A retomada está agendada para às 8h30, conforme divulgou a TV Subaé. As audiências foram suspensas anteriormente devido à ausência de uma testemunha de defesa, o deputado federal João Carlos Bacelar, conhecido como Jonga Bacelar (PL), cujo depoimento está marcado para a próxima segunda-feira (1º).
No mês de junho, informações já indicavam que Jonga Bacelar seria chamado como testemunha pela defesa. Um outro parlamentar, o ex-presidente da Assembleia Legislativa da Bahia (AL-BA), Adolfo Menezes (PSD), também pode ser convocado, tendo manifestado preocupação de que os deputados estivessem se sentindo como 'reféns' de Binho Galinha, diante das investigações na Comissão de Ética da Casa.

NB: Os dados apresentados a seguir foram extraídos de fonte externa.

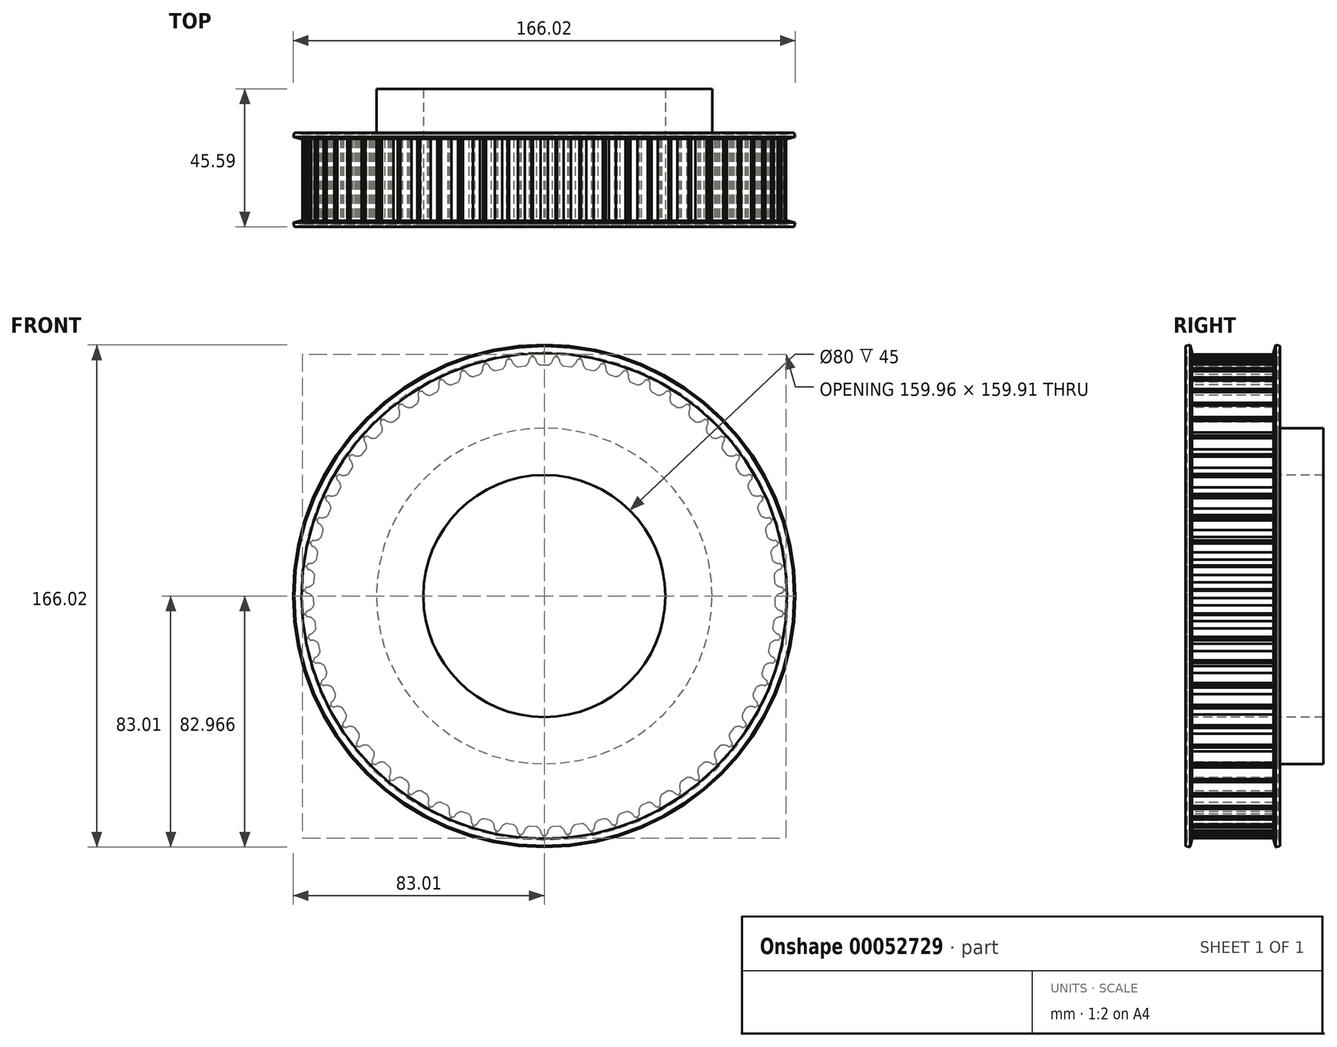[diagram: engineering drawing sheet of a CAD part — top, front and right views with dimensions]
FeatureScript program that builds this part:
annotation { "Feature Type Name" : "Feature", "Feature Type Description" : "" }
export const myFeature = defineFeature(function(context is Context, id is Id, definition is map)
    precondition{}
    {
        {
            var Q0;
            Q0=qCreatedBy(makeId("Right.planeOp"),FACE);
            var sketch = newSketch(context, id + "F0", { "sketchPlane" : qUnion([Q0])});
            skLineSegment(sketch, "E0", {"start": v(-51.89, 0) * mm, "end": v(51.76, 0) * mm, "construction": true});
            skLineSegment(sketch, "E1", {"start": v(0, 40) * mm, "end": v(0, 80) * mm});
            skLineSegment(sketch, "E2", {"start": v(0, 80) * mm, "end": v(30, 80) * mm});
            skLineSegment(sketch, "E3", {"start": v(30, 80) * mm, "end": v(30, 55.5) * mm});
            skLineSegment(sketch, "E4", {"start": v(30, 55.5) * mm, "end": v(45, 55.5) * mm});
            skLineSegment(sketch, "E5", {"start": v(45, 55.5) * mm, "end": v(45, 40) * mm});
            skLineSegment(sketch, "E6", {"start": v(45, 40) * mm, "end": v(0, 40) * mm});
            skSolve(sketch);
        }
        {
            var Q0;
            Q0=makeQuery(id+"F0.imprint","IMPRINT",FACE,{"disambiguationData":[TD([[makeQuery(id+"F0.imprint","IMPRINT",EDGE,{"derivedFrom":sQuery(id+"F0.wireOp",EDGE,"E1")}),-1.0]])]});
            var Q1;
            Q1=sQuery(id+"F0.wireOp",EDGE,"E0");
            revolve(context, id + "F1", {"entities" : qUnion([Q0]), "axis" : qUnion([Q1]), "revolveType" : RevolveType.FULL});
        }
        {
            var Q0;
            Q0=makeQuery(id+"F1.opRevolve","SWEPT_FACE",FACE,{"disambiguationData":[OSD([sQuery(id+"F0.wireOp",EDGE,"E1")])]});
            var sketch = newSketch(context, id + "F2", { "sketchPlane" : qUnion([Q0])});
            skArc(sketch, "E7", {"start": v(-2.94, 78.4) * mm, "mid": v(0, 76) * mm, "end": v(2.94, 78.4) * mm});
            skLineSegment(sketch, "E8.rect.bottom", {"start": v(-3.75, 81) * mm, "end": v(3.75, 81) * mm});
            skLineSegment(sketch, "E8.rect.top", {"start": v(-3.75, 79) * mm, "end": v(-3.67, 79) * mm});
            skLineSegment(sketch, "E8.rect.left", {"start": v(-3.75, 81) * mm, "end": v(-3.75, 79) * mm});
            skLineSegment(sketch, "E8.rect.right", {"start": v(3.75, 81) * mm, "end": v(3.75, 79) * mm});
            skPoint(sketch, "E8.rect.middle", {"position": v(0, 80) * mm});
            skLineSegment(sketch, "E9.trimOffspring", {"start": v(3.67, 79) * mm, "end": v(3.75, 79) * mm});
            skPoint(sketch, "E10.visualSharp", {"position": v(-3, 79) * mm});
            skArc(sketch, "E10.filletArc", {"start": v(-2.94, 78.4) * mm, "mid": v(-3.2, 78.83) * mm, "end": v(-3.67, 79) * mm});
            skPoint(sketch, "E11.visualSharp", {"position": v(3, 79) * mm});
            skArc(sketch, "E11.filletArc", {"start": v(3.67, 79) * mm, "mid": v(3.2, 78.83) * mm, "end": v(2.94, 78.4) * mm});
            skLineSegment(sketch, "E12", {"start": v(-1.2, 76.25) * mm, "end": v(1.2, 76.25) * mm});
            skPoint(sketch, "E13", {"position": v(0, 76.25) * mm});
            skSolve(sketch);
        }
        {
            var Q0;
            {var subQ0=sQuery(id+"F2.wireOp",EDGE,"E8.rect.bottom");Q0=makeQuery(id+"F2.imprint","IMPRINT",FACE,{"disambiguationData":[TD([[makeQuery(id+"F2.imprint","IMPRINT",EDGE,{"derivedFrom":subQ0}),-1.0]])]});}
            var Q1;
            Q1=makeQuery(id+"F2.imprint","IMPRINT",FACE,{"disambiguationData":[TD([[makeQuery(id+"F2.imprint","IMPRINT",EDGE,{"derivedFrom":sQuery(id+"F2.wireOp",EDGE,"E7")}),1.0]])]});
            var Q2;
            Q2=makeQuery(id+"F1.opRevolve","SWEPT_FACE",FACE,{"disambiguationData":[OSD([sQuery(id+"F0.wireOp",EDGE,"E3")])]});
            extrude(context, id + "F3", {"entities" : qUnion([Q0, Q1]), "endBound" : BoundingType.THROUGH_ALL, "oppositeDirection" : true, "endBoundEntityFace" : qUnion([Q2]), "depth" : 25 * mm});
        }
        {
            var Q0;
            Q0=makeQuery(id+"F3.opExtrude","SWEPT_BODY",BODY,{"disambiguationData":[OSD([sQuery(id+"F2.wireOp",EDGE,"E7"),sQuery(id+"F2.wireOp",EDGE,"E8.rect.bottom"),sQuery(id+"F2.wireOp",EDGE,"E8.rect.top"),sQuery(id+"F2.wireOp",EDGE,"E8.rect.left"),sQuery(id+"F2.wireOp",EDGE,"E8.rect.right"),sQuery(id+"F2.wireOp",EDGE,"E9.trimOffspring"),sQuery(id+"F2.wireOp",EDGE,"E10.filletArc"),sQuery(id+"F2.wireOp",EDGE,"E11.filletArc"),sQuery(id+"F2.wireOp",EDGE,"E12")])]});
            var Q1;
            Q1=sQuery(id+"F0.wireOp",EDGE,"E0");
            circularPattern(context, id + "F4", {"operationType" : NewBodyOperationType.REMOVE, "entities" : qUnion([Q0]), "axis" : qUnion([Q1]), "angle" : 360 * degree, "instanceCount" : 63, "equalSpace" : true});
        }
        {
            var Q0;
            Q0=qCreatedBy(makeId("Right.planeOp"),FACE);
            var sketch = newSketch(context, id + "F5", { "sketchPlane" : qUnion([Q0])});
            skLineSegment(sketch, "E14", {"start": v(0, 0) * mm, "end": v(15, 0) * mm, "construction": true});
            skLineSegment(sketch, "E15", {"start": v(15, 0) * mm, "end": v(15, -79.13) * mm, "construction": true});
            skLineSegment(sketch, "E16", {"start": v(0, 76.25) * mm, "end": v(1.5, 76.25) * mm});
            skLineSegment(sketch, "E17", {"start": v(0, 76.25) * mm, "end": v(0, 80.61) * mm});
            skLineSegment(sketch, "E18", {"start": v(0, 80.61) * mm, "end": v(1.5, 80.61) * mm});
            skLineSegment(sketch, "E19", {"start": v(1.5, 80.61) * mm, "end": v(1.5, 76.25) * mm});
            skLineSegment(sketch, "E20", {"start": v(1.5, 80.61) * mm, "end": v(0.86, 83.01) * mm});
            skLineSegment(sketch, "E21", {"start": v(1.5, 80.61) * mm, "end": v(0, 80.21) * mm});
            skLineSegment(sketch, "E22", {"start": v(0.86, 83.01) * mm, "end": v(-0.6, 82.62) * mm});
            skLineSegment(sketch, "E23", {"start": v(-0.6, 82.62) * mm, "end": v(0, 80.21) * mm});
            skLineSegment(sketch, "E24", {"start": v(15, 0) * mm, "end": v(15, 84.63) * mm, "construction": true});
            skLineSegment(sketch, "E25.MirrorCS", {"start": v(30, 80.61) * mm, "end": v(28.5, 80.61) * mm});
            skLineSegment(sketch, "E26.MirrorCS", {"start": v(28.5, 80.61) * mm, "end": v(30, 80.21) * mm});
            skLineSegment(sketch, "E27.MirrorCS", {"start": v(30.6, 82.62) * mm, "end": v(30, 80.21) * mm});
            skLineSegment(sketch, "E28.MirrorCS", {"start": v(29.14, 83.01) * mm, "end": v(30.6, 82.62) * mm});
            skLineSegment(sketch, "E29.MirrorCS", {"start": v(30, 76.25) * mm, "end": v(28.5, 76.25) * mm});
            skLineSegment(sketch, "E30.MirrorCS", {"start": v(28.5, 80.61) * mm, "end": v(29.14, 83.01) * mm});
            skLineSegment(sketch, "E31.MirrorCS", {"start": v(30, 76.25) * mm, "end": v(30, 80.61) * mm});
            skLineSegment(sketch, "E32.MirrorCS", {"start": v(28.5, 80.61) * mm, "end": v(28.5, 76.25) * mm});
            skSolve(sketch);
        }
        {
            var Q0;
            {var subQ1=sQuery(id+"F5.wireOp",EDGE,"E18");Q0=makeQuery(id+"F5.imprint","IMPRINT",FACE,{"disambiguationData":[TD([[makeQuery(id+"F5.imprint","IMPRINT",EDGE,{"derivedFrom":subQ1}),1.0]])]});}
            var Q1;
            {var subQ0=sQuery(id+"F5.wireOp",EDGE,"E18");Q1=makeQuery(id+"F5.imprint","IMPRINT",FACE,{"disambiguationData":[TD([[makeQuery(id+"F5.imprint","IMPRINT",EDGE,{"derivedFrom":subQ0}),-1.0]])]});}
            var Q2;
            {var subQ0=sQuery(id+"F5.wireOp",EDGE,"E16");Q2=makeQuery(id+"F5.imprint","IMPRINT",FACE,{"disambiguationData":[TD([[makeQuery(id+"F5.imprint","IMPRINT",EDGE,{"derivedFrom":subQ0}),1.0]])]});}
            var Q3;
            {var subQ1=sQuery(id+"F5.wireOp",EDGE,"E25.MirrorCS");Q3=makeQuery(id+"F5.imprint","IMPRINT",FACE,{"disambiguationData":[TD([[makeQuery(id+"F5.imprint","IMPRINT",EDGE,{"derivedFrom":subQ1}),-1.0]])]});}
            var Q4;
            {var subQ0=sQuery(id+"F5.wireOp",EDGE,"E25.MirrorCS");Q4=makeQuery(id+"F5.imprint","IMPRINT",FACE,{"disambiguationData":[TD([[makeQuery(id+"F5.imprint","IMPRINT",EDGE,{"derivedFrom":subQ0}),1.0]])]});}
            var Q5;
            {var subQ0=sQuery(id+"F5.wireOp",EDGE,"E26.MirrorCS");Q5=makeQuery(id+"F5.imprint","IMPRINT",FACE,{"disambiguationData":[TD([[makeQuery(id+"F5.imprint","IMPRINT",EDGE,{"derivedFrom":subQ0}),-1.0]])]});}
            var Q6;
            Q6=sQuery(id+"F0.wireOp",EDGE,"E0");
            revolve(context, id + "F6", {"operationType" : NewBodyOperationType.ADD, "entities" : qUnion([Q0, Q1, Q2, Q3, Q4, Q5]), "axis" : qUnion([Q6]), "revolveType" : RevolveType.FULL});
        }
    });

Entre as testemunhas a serem ouvidas, destaca-se o tenente-coronel José Hildon Brandão Lobão, que foi afastado do cargo de coordenador do Departamento de Polícia Comunitária e Direitos Humanos da Polícia Militar, devido ao desdobramento da El Patrón, a Operação Hybris.
No total, 80 testemunhas foram convocadas para o processo, sendo três delas de acusação e as demais de defesa. Até o momento, as testemunhas de acusação já prestaram depoimento, e o processo avança agora para as oitiva das testemunhas que falam em defesa do deputado Binho Galinha.
A Operação El Patrón foi desencadeada em dezembro de 2023, com Binho Galinha sendo apontado como líder de uma milícia e envolvido em diversas atividades criminosas, incluindo extorsão e lavagem de dinheiro. Recentemente, a Vara Criminal e Crimes Contra a Criança e o Adolescente de Feira de Santana acatou denúncia do Ministério Público da Bahia (MP-BA), que afirma que o parlamentar tem ligações com uma organização criminosa que atua na região há mais de uma década. A denúncia também relaciona sua esposa, Mayana Cerqueira da Silva, a atividades ilegais, mesmo durante o cumprimento de sua prisão domiciliar.
Os próximos desdobramentos das audiências e os depoimentos das testemunhas são esperados para dar sequência às investigações em curso.